3 happened, he reported to work and the DMV that his wallet was stolen. He canceled all his credit cards and executed a cancelation statement for his military identification. Quintana’s Testimony At trial, Quintana testified that in March 2020 she was renting a room from defendant’s sister. Quintana and defendant were dating and, for about a month, shared that room. In their room, Quintana kept her checkbook and her social security card with other legal documents in a dark, plastic container, about the size of a shoe box, on the left side of the bed she shared with defendant. Defendant stored his things on the other side of the bed. Quintana never gave defendant permission to have any of her checking account information, use her debit card, or possess her social security card. Quintana testified that she never took these things out of the container in defendant’s presence, and she never left loose checks laying around. Normally, she kept her checkbook and social security card in storage; they were in the box in their room because she recently applied for a job. In April 2020, when Quintana asked defendant to contribute to the rent, he moved out. Quintana remained. She could not remember defendant coming back to the house after he moved out and she did not know where he was living. During that time, however, Quintana was exposed to COVID-19 and remained out of the house for four days. On May 1, 2020, Quintana moved out. She took everything with her, leaving behind only a can of paint. In July, when defendant was found in possession of her blank check, Quintana still had her checkbook; she did not realize a check was missing. She also did not realize her social security card was missing. She testified there were no fraudulent bank charges.

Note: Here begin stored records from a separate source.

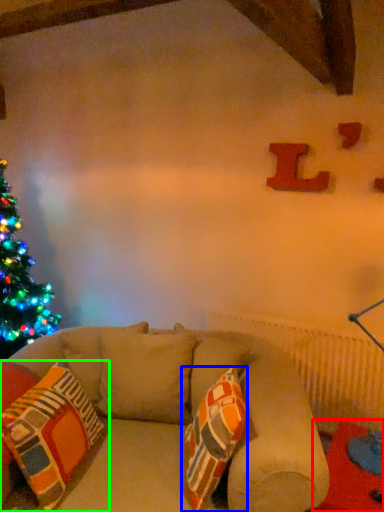
Question: Which object is the farthest from table (highlighted by a red box)? Choose among these: throw pillow (highlighted by a blue box) or pillow (highlighted by a green box).

Choices:
 (A) throw pillow
 (B) pillow

Answer: (B)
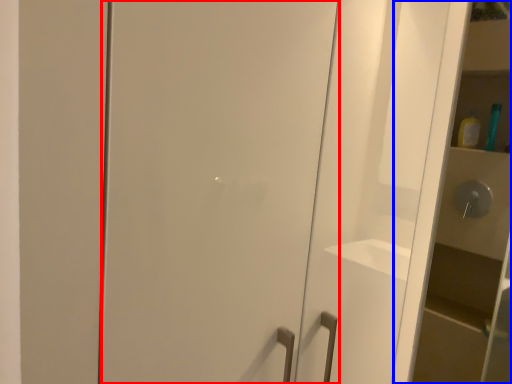
Question: Which object is closer to the camera taking this photo, door (highlighted by a red box) or cabinetry (highlighted by a blue box)?

Choices:
 (A) door
 (B) cabinetry

Answer: (A)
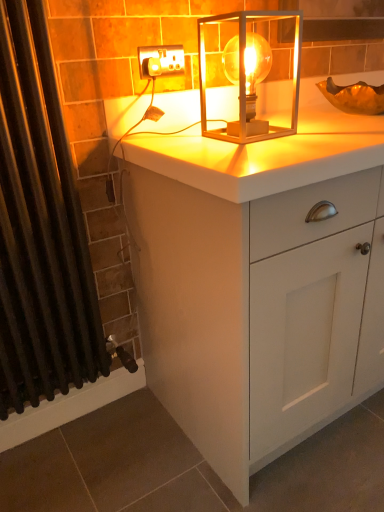
Question: Is translucent glass lamp at center facing towards black fabric shower curtain at left?

Choices:
 (A) yes
 (B) no

Answer: (B)

Question: Is translucent glass lamp at center further to the viewer compared to black fabric shower curtain at left?

Choices:
 (A) yes
 (B) no

Answer: (A)

Question: From a real-world perspective, is translucent glass lamp at center below black fabric shower curtain at left?

Choices:
 (A) no
 (B) yes

Answer: (A)

Question: Considering the relative sizes of translucent glass lamp at center and black fabric shower curtain at left in the image provided, is translucent glass lamp at center taller than black fabric shower curtain at left?

Choices:
 (A) no
 (B) yes

Answer: (A)

Question: Does translucent glass lamp at center appear on the right side of black fabric shower curtain at left?

Choices:
 (A) yes
 (B) no

Answer: (A)

Question: Can we say translucent glass lamp at center lies outside black fabric shower curtain at left?

Choices:
 (A) yes
 (B) no

Answer: (A)

Question: Is the position of black fabric shower curtain at left less distant than that of white matte cabinet at center?

Choices:
 (A) no
 (B) yes

Answer: (B)

Question: Is black fabric shower curtain at left next to white matte cabinet at center?

Choices:
 (A) yes
 (B) no

Answer: (B)

Question: Are black fabric shower curtain at left and white matte cabinet at center far apart?

Choices:
 (A) no
 (B) yes

Answer: (A)

Question: Is black fabric shower curtain at left at the left side of white matte cabinet at center?

Choices:
 (A) yes
 (B) no

Answer: (A)

Question: Is black fabric shower curtain at left wider than white matte cabinet at center?

Choices:
 (A) yes
 (B) no

Answer: (B)

Question: Is black fabric shower curtain at left located outside white matte cabinet at center?

Choices:
 (A) yes
 (B) no

Answer: (A)

Question: From the image's perspective, is white matte cabinet at center located beneath white plastic socket at upper center?

Choices:
 (A) yes
 (B) no

Answer: (A)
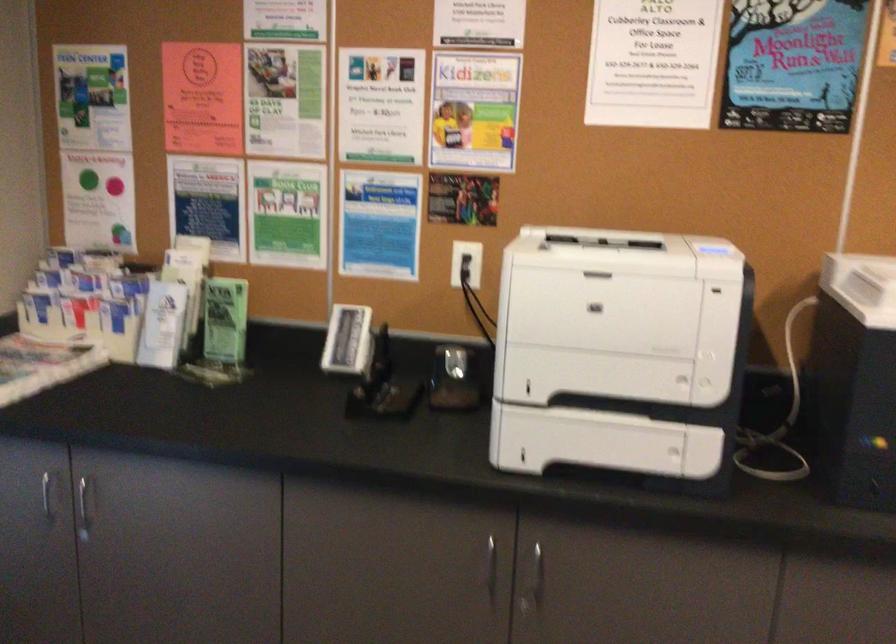
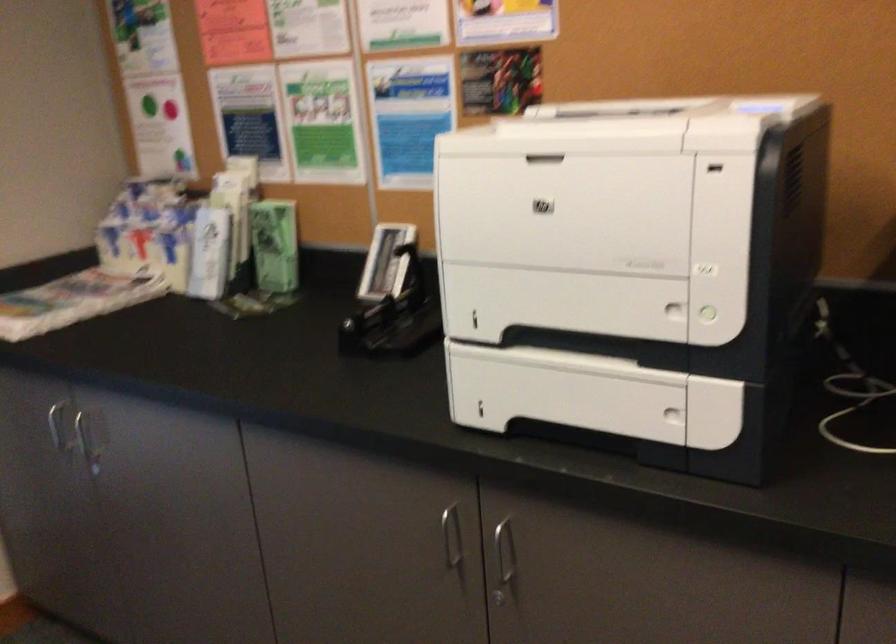
In the second image, find the point that corresponds to pixel 82 502 in the first image.

(89, 440)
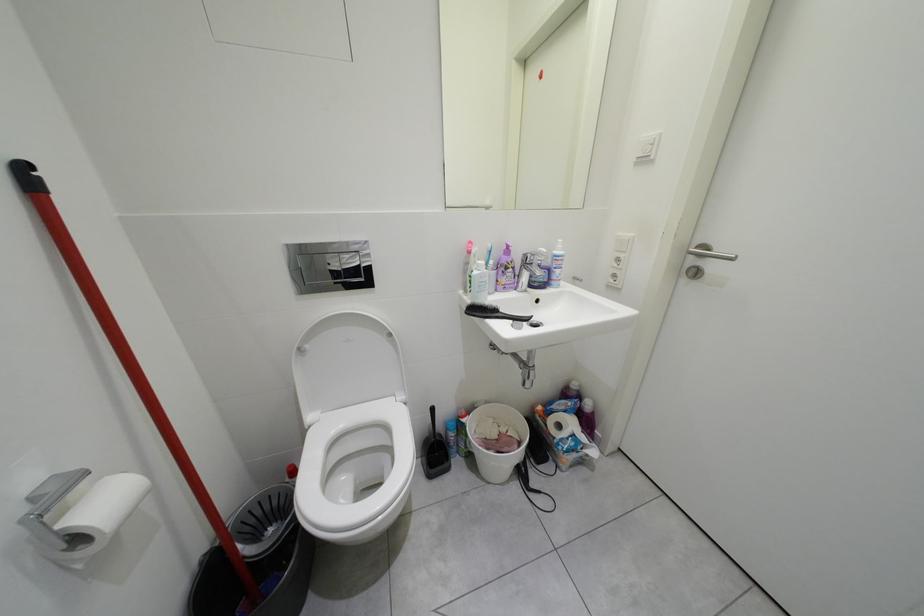
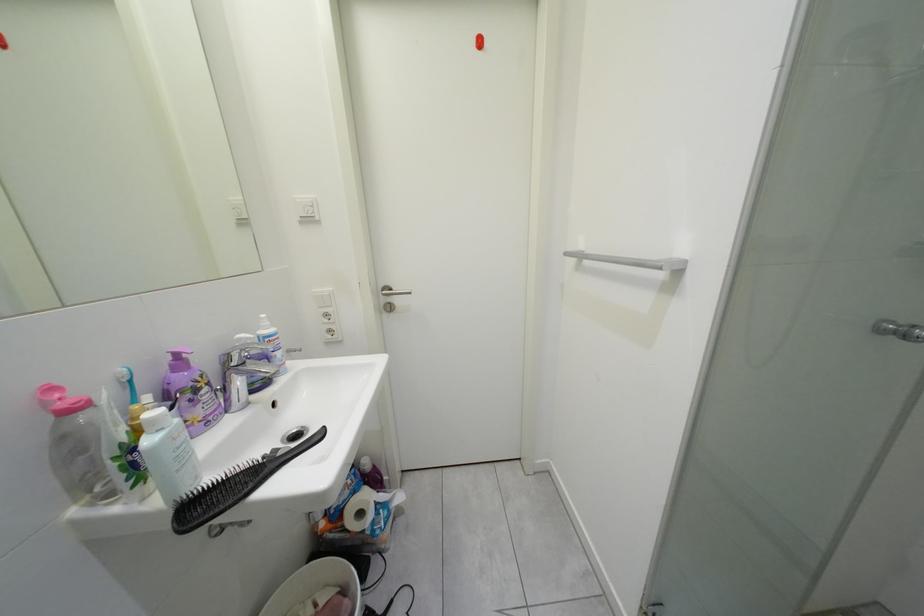
Question: The first image is from the beginning of the video and the second image is from the end. How did the camera likely rotate when shooting the video?

Choices:
 (A) Left
 (B) Right
 (C) Up
 (D) Down

Answer: (B)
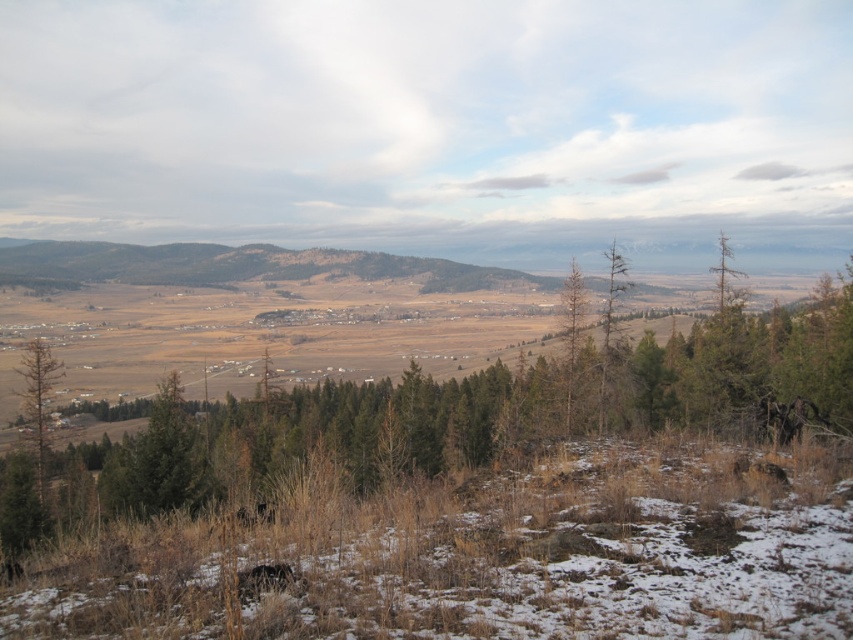
Looking at this image, is green matte tree at center bigger than green matte tree at left?

Yes, green matte tree at center is bigger than green matte tree at left.

Identify the location of green matte tree at center. This screenshot has height=640, width=853. (x=457, y=417).

Measure the distance between green matte tree at center and camera.

green matte tree at center and camera are 32.09 feet apart.

At what (x,y) coordinates should I click in order to perform the action: click on green matte tree at center. Please return your answer as a coordinate pair (x, y). Image resolution: width=853 pixels, height=640 pixels. Looking at the image, I should click on (457, 417).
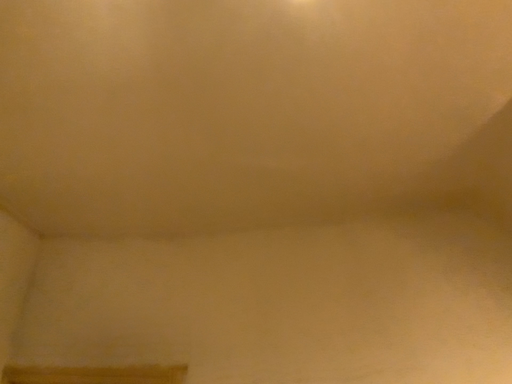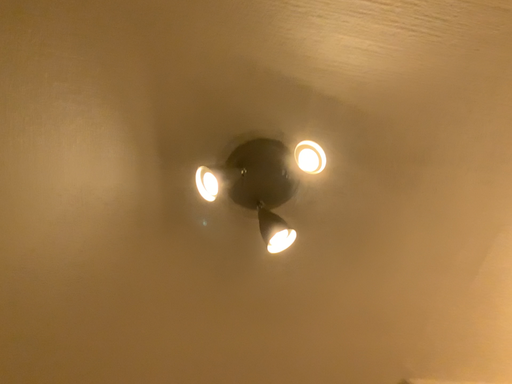
Question: Which way did the camera rotate in the video?

Choices:
 (A) rotated left
 (B) rotated right

Answer: (B)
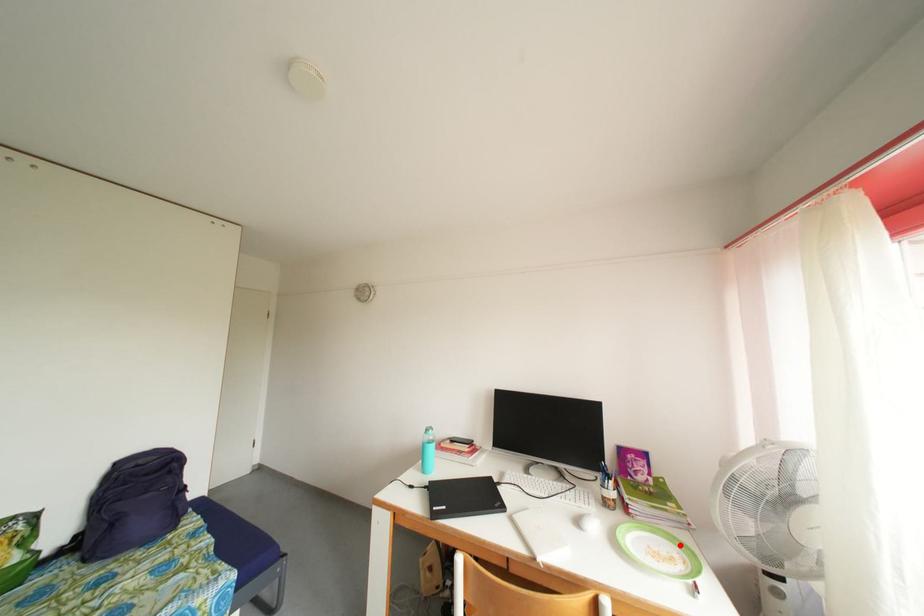
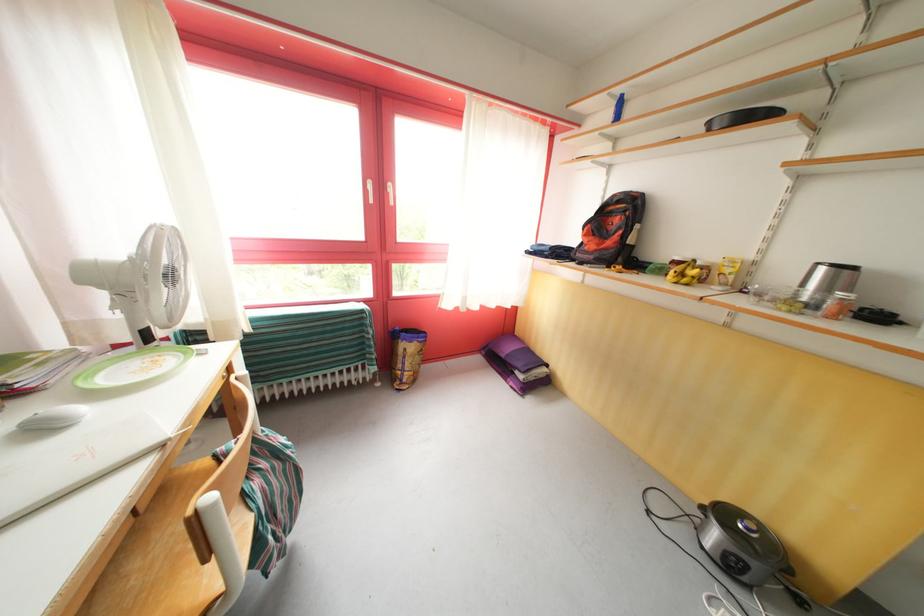
Where in the second image is the point corresponding to the highlighted location from the first image?

(128, 363)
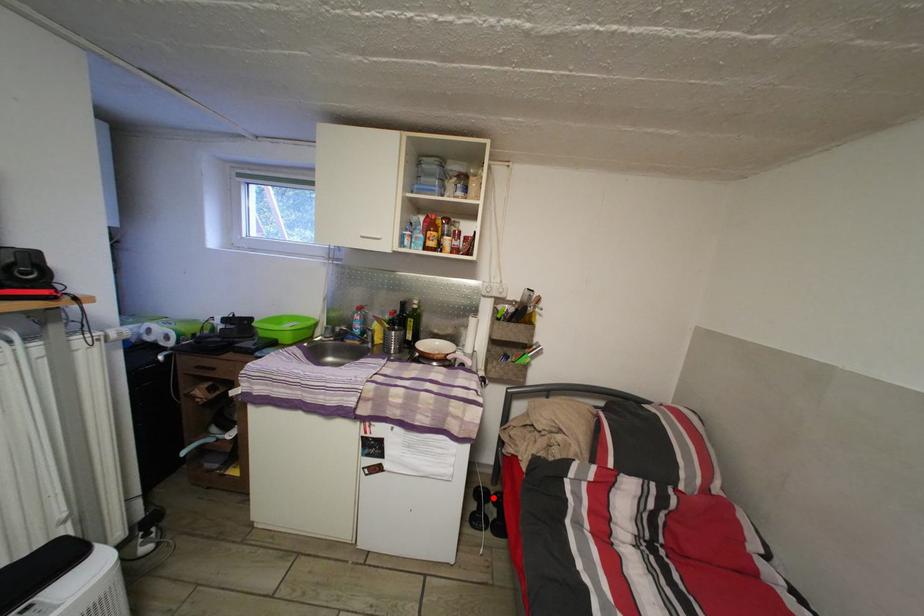
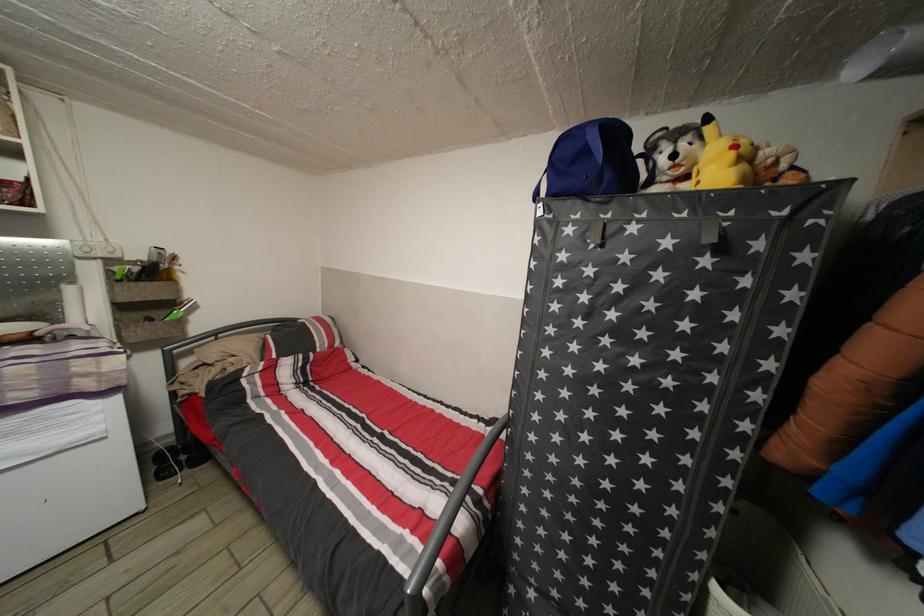
Question: A red point is marked in image1. In image2, is the corresponding 3D point closer to the camera or farther? Reply with the corresponding letter.

Choices:
 (A) The corresponding 3D point is closer.
 (B) The corresponding 3D point is farther.

Answer: (A)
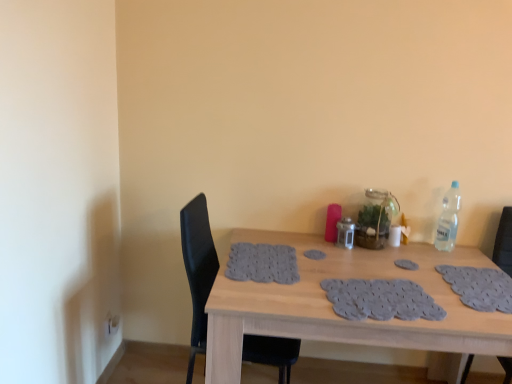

4 Verdict and Sentence Following the submission of evidence and argument, the jury found defendant guilty on both counts of possessing identifying information with the intent to defraud; however, they found not true four of the alleged aggravating circumstances. Defendant admitted to being previously convicted of possessing identifying information with the intent to defraud, and the court found true four aggravating circumstances. The court sentenced defendant to an aggregate term of three years but ordered the sentence split: defendant would serve 16 months in county jail, the remaining 20 months would be suspended and defendant would be released on mandatory supervision. DISCUSSION I Additional Bank and Credit Cards Defendant contends the trial court abused its discretion in admitting four bank and credit cards found in the front of defendant’s car. Relying on Evidence Code section 352, defendant argues the cards were “not substantially probative” on the issue of intent because the prosecutor did not prove the cards belonged to actual people. If the cards were probative, he contends, they were cumulative and unduly prejudicial. Defendant forfeited this claim by failing to raise an Evidence Code section 352 objection in the trial court.